Colin Powell, who served Democratic and Republican presidents in war and peace but whose sterling reputation was forever stained by his faulty claims to justify the U.S. war in Iraq, died Monday of COVID-19 complications. He was 84.
A veteran of the Vietnam War, Powell spent 35 years in the Army and rose to the rank of four-star general.
In 1989 he became the first Black chairman of the Joint Chiefs of Staff. In that role he oversaw the U.S. invasion of Panama and later the U.S. invasion of Kuwait to oust the Iraqi army in 1991.
But his legacy was marred when, in 2003, he went before the U.N. Security Council as secretary of state and made the case for U.S. war against Iraq at a moment of great international skepticism.

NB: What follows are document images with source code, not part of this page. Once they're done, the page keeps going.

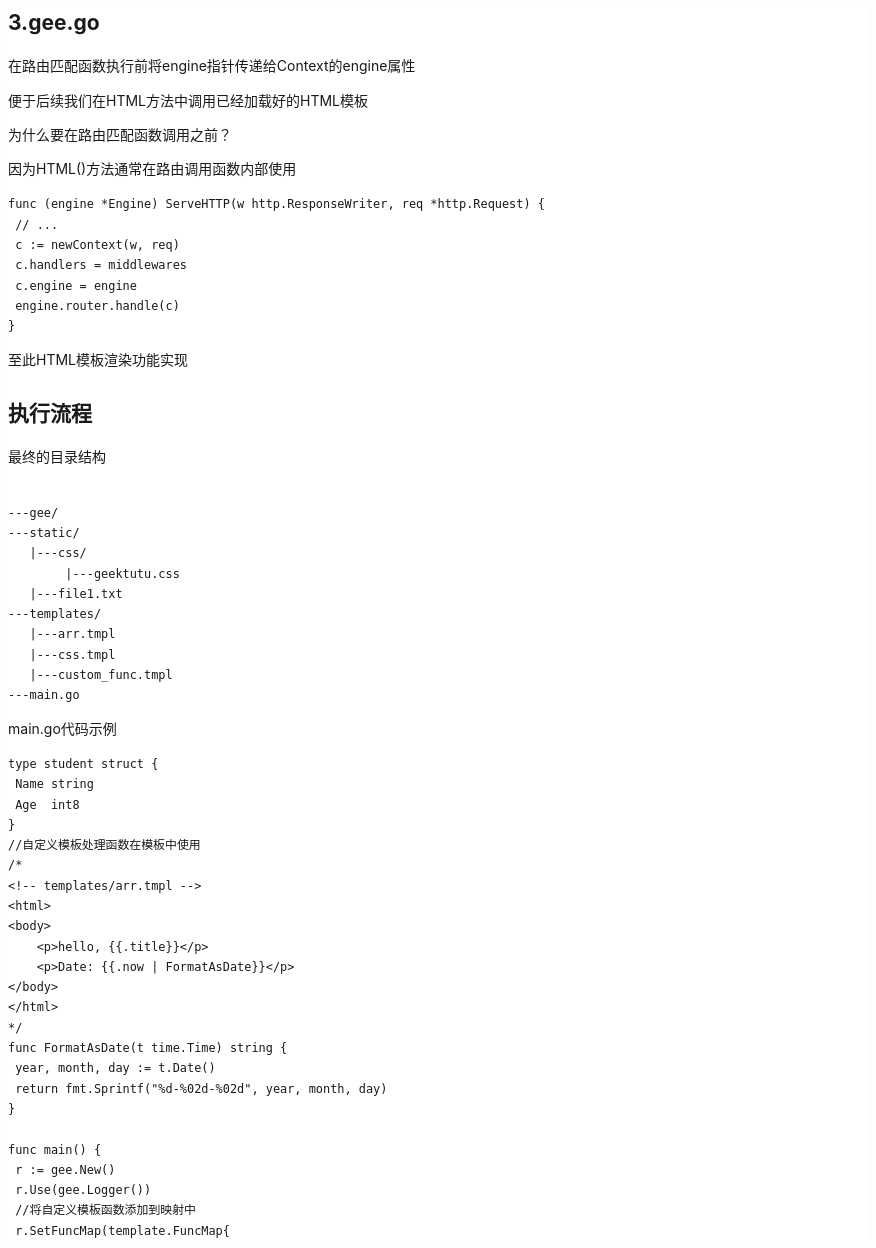 ## 3.gee.go

在路由匹配函数执行前将engine指针传递给Context的engine属性

便于后续我们在HTML方法中调用已经加载好的HTML模板

为什么要在路由匹配函数调用之前？

因为HTML()方法通常在路由调用函数内部使用

```
func (engine *Engine) ServeHTTP(w http.ResponseWriter, req *http.Request) {
 // ...
 c := newContext(w, req)
 c.handlers = middlewares
 c.engine = engine
 engine.router.handle(c)
}
```

至此HTML模板渲染功能实现

## 执行流程

最终的目录结构

```

---gee/
---static/
   |---css/
        |---geektutu.css
   |---file1.txt
---templates/
   |---arr.tmpl
   |---css.tmpl
   |---custom_func.tmpl
---main.go
```

main.go代码示例

```
type student struct {
 Name string
 Age  int8
}
//自定义模板处理函数在模板中使用
/*
<!-- templates/arr.tmpl -->
<html>
<body>
    <p>hello, {{.title}}</p>
    <p>Date: {{.now | FormatAsDate}}</p>
</body>
</html>
*/
func FormatAsDate(t time.Time) string {
 year, month, day := t.Date()
 return fmt.Sprintf("%d-%02d-%02d", year, month, day)
}

func main() {
 r := gee.New()
 r.Use(gee.Logger())
 //将自定义模板函数添加到映射中
 r.SetFuncMap(template.FuncMap{
```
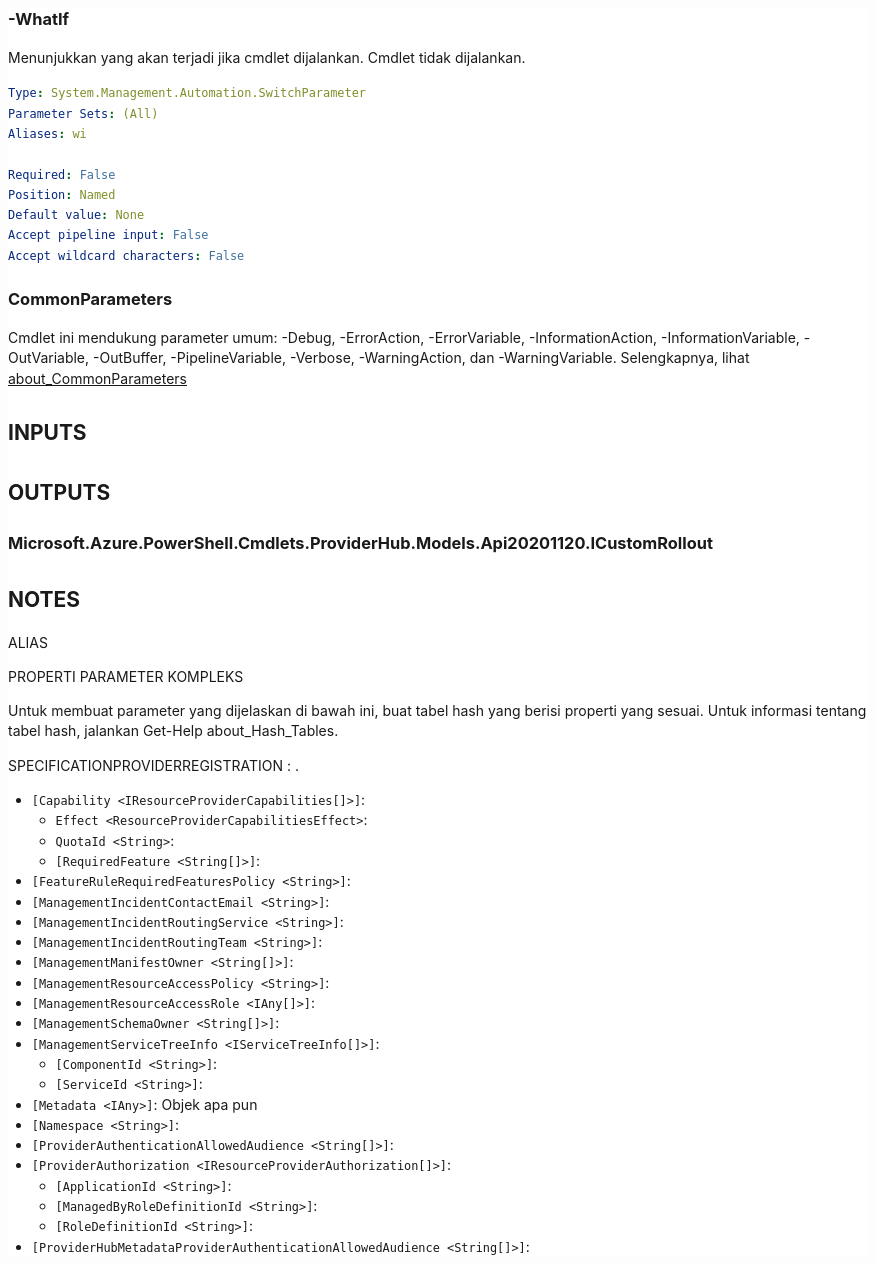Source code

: ### -WhatIf
Menunjukkan yang akan terjadi jika cmdlet dijalankan.
Cmdlet tidak dijalankan.

```yaml
Type: System.Management.Automation.SwitchParameter
Parameter Sets: (All)
Aliases: wi

Required: False
Position: Named
Default value: None
Accept pipeline input: False
Accept wildcard characters: False
```

### CommonParameters
Cmdlet ini mendukung parameter umum: -Debug, -ErrorAction, -ErrorVariable, -InformationAction, -InformationVariable, -OutVariable, -OutBuffer, -PipelineVariable, -Verbose, -WarningAction, dan -WarningVariable. Selengkapnya, lihat [about_CommonParameters](http://go.microsoft.com/fwlink/?LinkID=113216)

## INPUTS

## OUTPUTS

### Microsoft.Azure.PowerShell.Cmdlets.ProviderHub.Models.Api20201120.ICustomRollout

## NOTES

ALIAS

PROPERTI PARAMETER KOMPLEKS

Untuk membuat parameter yang dijelaskan di bawah ini, buat tabel hash yang berisi properti yang sesuai. Untuk informasi tentang tabel hash, jalankan Get-Help about_Hash_Tables.


SPECIFICATIONPROVIDERREGISTRATION <IProviderRegistration>: .
  - `[Capability <IResourceProviderCapabilities[]>]`: 
    - `Effect <ResourceProviderCapabilitiesEffect>`: 
    - `QuotaId <String>`: 
    - `[RequiredFeature <String[]>]`: 
  - `[FeatureRuleRequiredFeaturesPolicy <String>]`: 
  - `[ManagementIncidentContactEmail <String>]`: 
  - `[ManagementIncidentRoutingService <String>]`: 
  - `[ManagementIncidentRoutingTeam <String>]`: 
  - `[ManagementManifestOwner <String[]>]`: 
  - `[ManagementResourceAccessPolicy <String>]`: 
  - `[ManagementResourceAccessRole <IAny[]>]`: 
  - `[ManagementSchemaOwner <String[]>]`: 
  - `[ManagementServiceTreeInfo <IServiceTreeInfo[]>]`: 
    - `[ComponentId <String>]`: 
    - `[ServiceId <String>]`: 
  - `[Metadata <IAny>]`: Objek apa pun
  - `[Namespace <String>]`: 
  - `[ProviderAuthenticationAllowedAudience <String[]>]`: 
  - `[ProviderAuthorization <IResourceProviderAuthorization[]>]`: 
    - `[ApplicationId <String>]`: 
    - `[ManagedByRoleDefinitionId <String>]`: 
    - `[RoleDefinitionId <String>]`: 
  - `[ProviderHubMetadataProviderAuthenticationAllowedAudience <String[]>]`: 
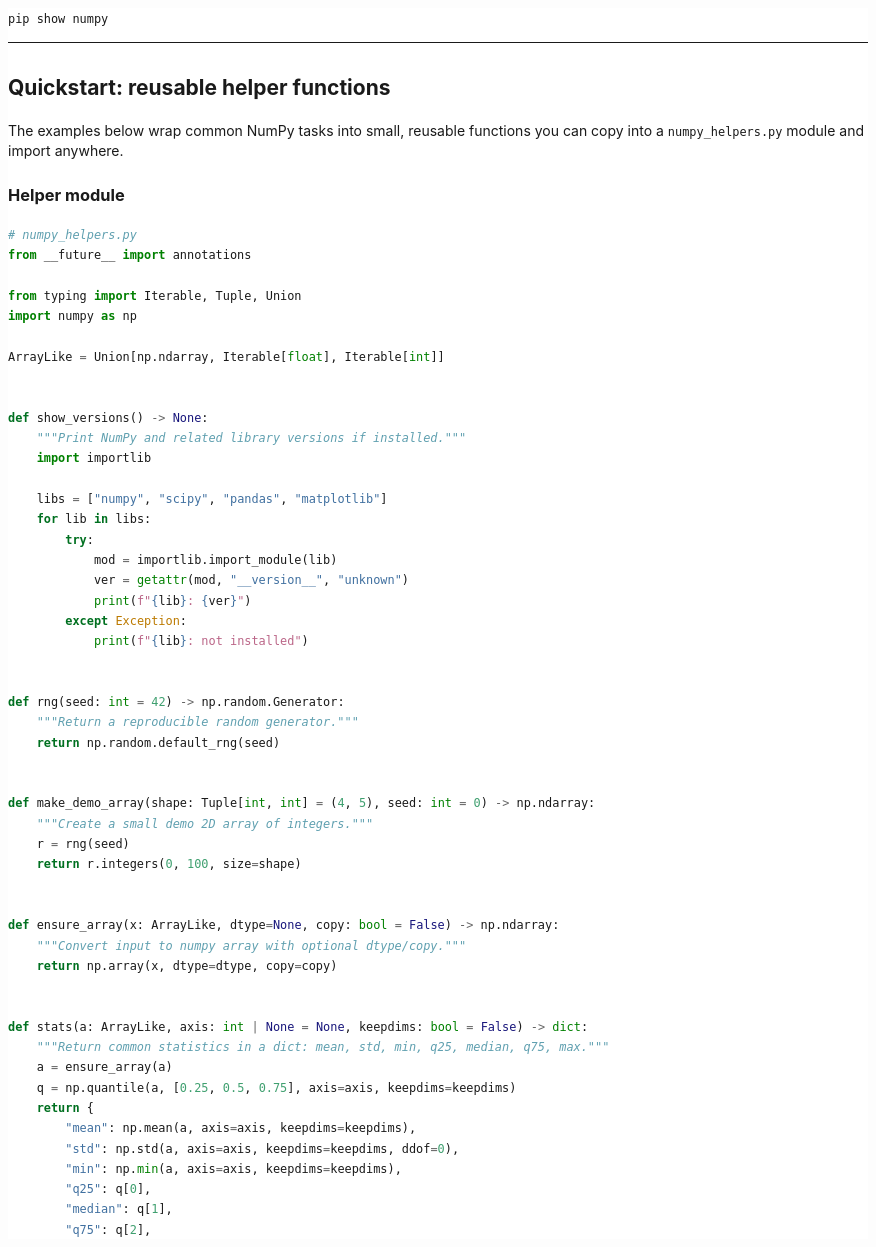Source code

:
 ```bash
pip show numpy
```

---

## Quickstart: reusable helper functions

The examples below wrap common NumPy tasks into small, reusable functions you can copy into a `numpy_helpers.py` module and import anywhere.

### Helper module

```python
# numpy_helpers.py
from __future__ import annotations

from typing import Iterable, Tuple, Union
import numpy as np

ArrayLike = Union[np.ndarray, Iterable[float], Iterable[int]]


def show_versions() -> None:
    """Print NumPy and related library versions if installed."""
    import importlib

    libs = ["numpy", "scipy", "pandas", "matplotlib"]
    for lib in libs:
        try:
            mod = importlib.import_module(lib)
            ver = getattr(mod, "__version__", "unknown")
            print(f"{lib}: {ver}")
        except Exception:
            print(f"{lib}: not installed")


def rng(seed: int = 42) -> np.random.Generator:
    """Return a reproducible random generator."""
    return np.random.default_rng(seed)


def make_demo_array(shape: Tuple[int, int] = (4, 5), seed: int = 0) -> np.ndarray:
    """Create a small demo 2D array of integers."""
    r = rng(seed)
    return r.integers(0, 100, size=shape)


def ensure_array(x: ArrayLike, dtype=None, copy: bool = False) -> np.ndarray:
    """Convert input to numpy array with optional dtype/copy."""
    return np.array(x, dtype=dtype, copy=copy)


def stats(a: ArrayLike, axis: int | None = None, keepdims: bool = False) -> dict:
    """Return common statistics in a dict: mean, std, min, q25, median, q75, max."""
    a = ensure_array(a)
    q = np.quantile(a, [0.25, 0.5, 0.75], axis=axis, keepdims=keepdims)
    return {
        "mean": np.mean(a, axis=axis, keepdims=keepdims),
        "std": np.std(a, axis=axis, keepdims=keepdims, ddof=0),
        "min": np.min(a, axis=axis, keepdims=keepdims),
        "q25": q[0],
        "median": q[1],
        "q75": q[2],
```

He cited faulty information claiming Saddam Hussein had secretly stashed weapons of mass destruction. Iraq's claims that it had no such weapons represented ``a web of lies,'' he told the world body.
In announcing his death on social media, Powell's family said he had been fully vaccinated against the coronavirus.

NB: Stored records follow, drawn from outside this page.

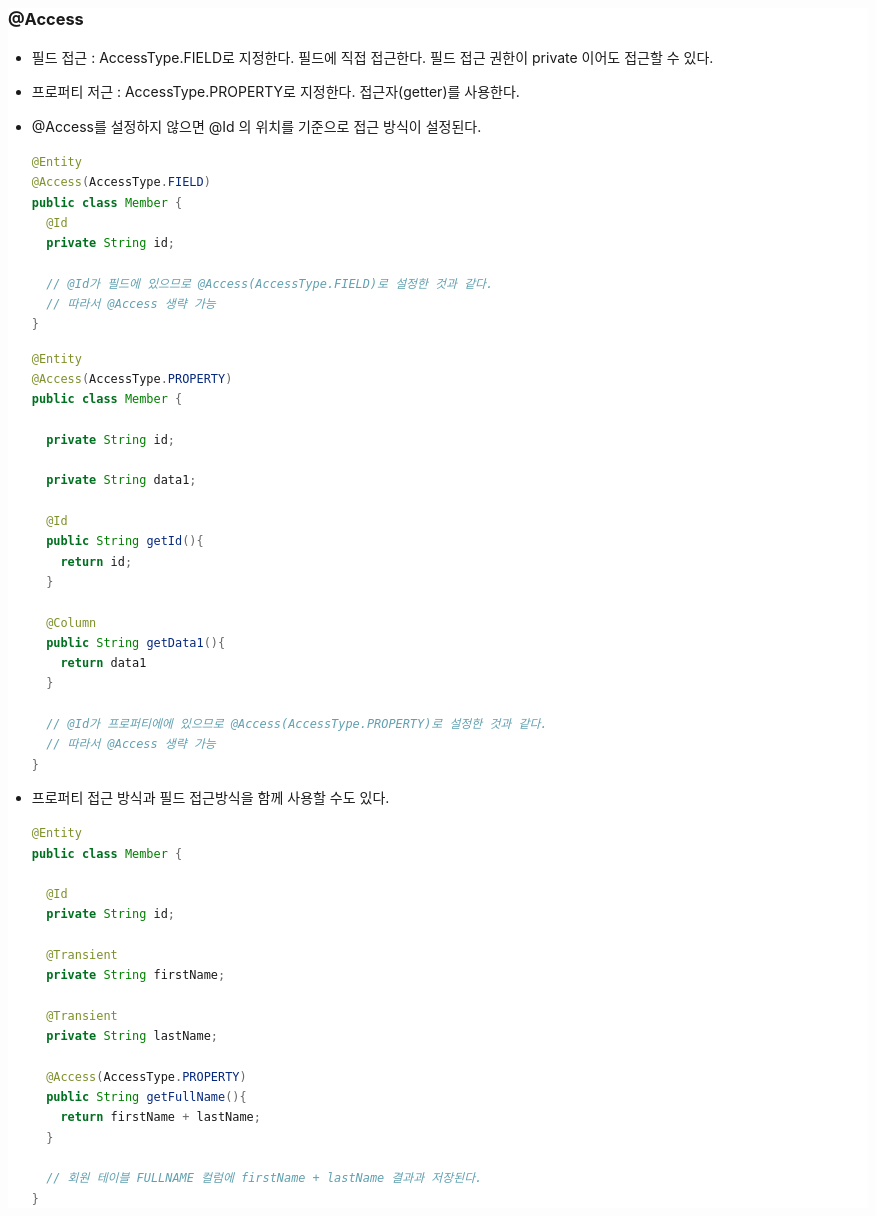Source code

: ### **@Access**
- 필드 접근 : AccessType.FIELD로 지정한다. 필드에 직접 접근한다. 필드 접근 권한이 private 이어도 접근할 수 있다.
- 프로퍼티 저근 : AccessType.PROPERTY로 지정한다. 접근자(getter)를 사용한다.
- @Access를 설정하지 않으면 @Id 의 위치를 기준으로 접근 방식이 설정된다.

  ```java
  @Entity
  @Access(AccessType.FIELD)
  public class Member {
    @Id
    private String id;

    // @Id가 필드에 있으므로 @Access(AccessType.FIELD)로 설정한 것과 같다.
    // 따라서 @Access 생략 가능
  }
  ```

  ```java
  @Entity
  @Access(AccessType.PROPERTY)
  public class Member {

    private String id;

    private String data1;

    @Id
    public String getId(){
      return id;
    }

    @Column
    public String getData1(){
      return data1
    }

    // @Id가 프로퍼티에에 있으므로 @Access(AccessType.PROPERTY)로 설정한 것과 같다.
    // 따라서 @Access 생략 가능
  }
  ```

- 프로퍼티 접근 방식과 필드 접근방식을 함께 사용할 수도 있다.

  ```java
  @Entity
  public class Member {

    @Id
    private String id;

    @Transient
    private String firstName;

    @Transient
    private String lastName;

    @Access(AccessType.PROPERTY)
    public String getFullName(){
      return firstName + lastName;
    }

    // 회원 테이블 FULLNAME 컬럼에 firstName + lastName 결과과 저장된다.
  }
  ```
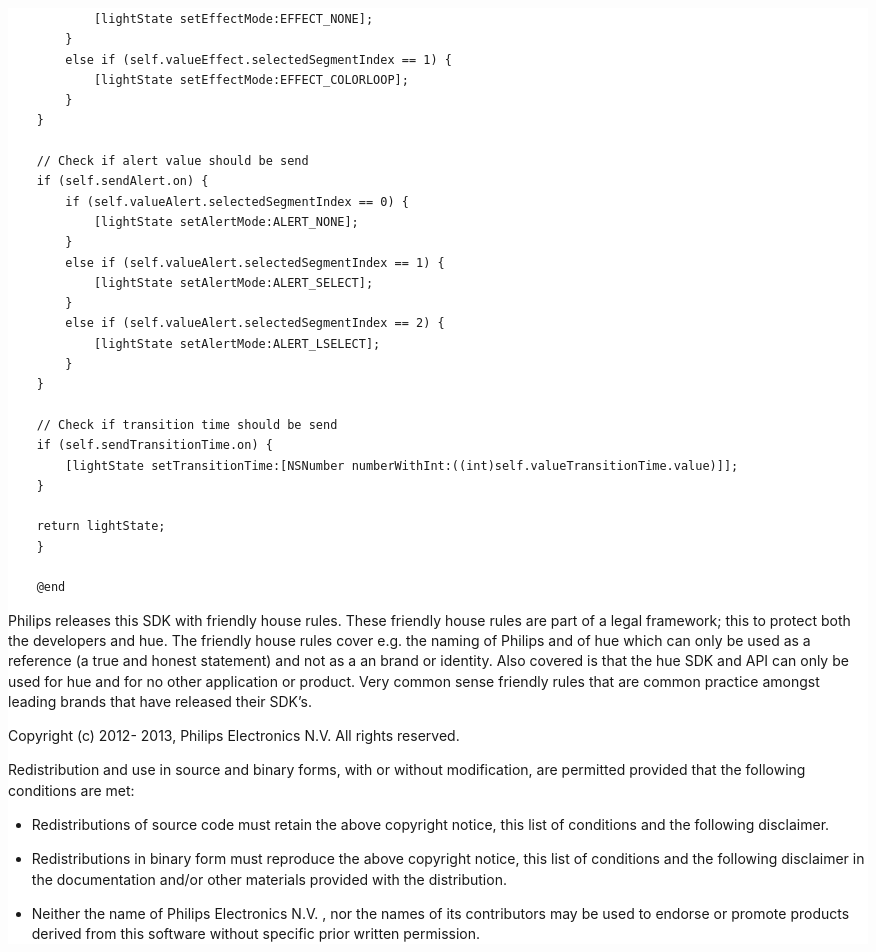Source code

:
 ```objc
            [lightState setEffectMode:EFFECT_NONE];
        }
        else if (self.valueEffect.selectedSegmentIndex == 1) {
            [lightState setEffectMode:EFFECT_COLORLOOP];
        }
    }
    
    // Check if alert value should be send
    if (self.sendAlert.on) {
        if (self.valueAlert.selectedSegmentIndex == 0) {
            [lightState setAlertMode:ALERT_NONE];
        }
        else if (self.valueAlert.selectedSegmentIndex == 1) {
            [lightState setAlertMode:ALERT_SELECT];
        }
        else if (self.valueAlert.selectedSegmentIndex == 2) {
            [lightState setAlertMode:ALERT_LSELECT];
        }
    }
    
    // Check if transition time should be send
    if (self.sendTransitionTime.on) {
        [lightState setTransitionTime:[NSNumber numberWithInt:((int)self.valueTransitionTime.value)]];
    }
    
    return lightState;
    }

    @end
```

Philips releases this SDK with friendly house rules. These friendly house rules are part of a legal framework; this to protect both the developers and hue. The friendly house rules cover e.g. the naming of Philips and of hue which can only be used as a reference (a true and honest statement) and not as a an brand or identity. Also covered is that the hue SDK and API can only be used for hue and for no other application or product. Very common sense friendly rules that are common practice amongst leading brands that have released their SDK’s.


Copyright (c) 2012- 2013, Philips Electronics N.V. All rights reserved.
 
Redistribution and use in source and binary forms, with or without modification, are permitted provided that the following conditions are met:
 
* Redistributions of source code must retain the above copyright notice, this list of conditions and the following disclaimer.
 
* Redistributions in binary form must reproduce the above copyright notice, this list of conditions and the following disclaimer in the documentation and/or other materials provided with the distribution.
 
* Neither the name of Philips Electronics N.V. , nor the names of its contributors may be used to endorse or promote products derived from this software without specific prior written permission.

``We have lost a remarkable and loving husband, father and grandfather and a great American,'' the family said. Powell had been treated at Walter Reed National Medical Center in Bethesda, Maryland.
Peggy Cifrino, Powell's longtime aide, said he had been treated over the past few years for multiple myeloma, a blood cancer. The Powell family's social media post did not address whether Powell had any underlying illnesses.

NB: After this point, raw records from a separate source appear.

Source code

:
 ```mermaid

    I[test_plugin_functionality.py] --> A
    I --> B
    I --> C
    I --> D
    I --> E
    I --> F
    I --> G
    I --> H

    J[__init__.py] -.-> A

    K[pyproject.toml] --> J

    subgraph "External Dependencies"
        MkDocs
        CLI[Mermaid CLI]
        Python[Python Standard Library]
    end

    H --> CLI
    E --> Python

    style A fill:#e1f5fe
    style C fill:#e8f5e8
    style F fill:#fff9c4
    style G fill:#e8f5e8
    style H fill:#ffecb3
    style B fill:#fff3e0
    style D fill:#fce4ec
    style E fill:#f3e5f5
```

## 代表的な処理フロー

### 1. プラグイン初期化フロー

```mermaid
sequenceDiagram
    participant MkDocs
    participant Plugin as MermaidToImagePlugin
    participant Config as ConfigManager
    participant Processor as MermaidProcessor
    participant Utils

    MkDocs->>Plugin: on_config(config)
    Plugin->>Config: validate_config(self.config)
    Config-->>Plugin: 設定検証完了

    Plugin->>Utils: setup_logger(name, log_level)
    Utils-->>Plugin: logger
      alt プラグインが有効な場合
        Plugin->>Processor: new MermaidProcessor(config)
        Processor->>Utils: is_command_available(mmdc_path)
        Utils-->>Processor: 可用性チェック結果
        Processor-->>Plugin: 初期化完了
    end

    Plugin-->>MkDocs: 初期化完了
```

Multiple myeloma impairs the body's ability to fight infection, and studies have shown that those cancer patients don't get as much protection from the COVID-19 vaccines as healthier people.
At the White House, President Joe Biden said Powell ``embodied the highest ideals of both warrior and diplomat.''
Noting Powell's rise from a childhood in a fraying New York City neighborhood, Biden said, ``He believed in the promise of America because he lived it. And he devoted much of his life to making that promise a reality for so many others.''
Condoleezza Rice, Powell's successor at State and the department's first black female secretary, praised him as ``a trusted colleague and a dear friend through some very challenging times.''
Powell's appearances at the United Nations as secretary of state, including his Iraq speech, were often accompanied by fond reminiscing of his childhood in the city, where he grew up the child of Jamaican immigrants who got one of his first jobs at the Pepsi-Cola bottling plant directly across the East River from the U.N. headquarters.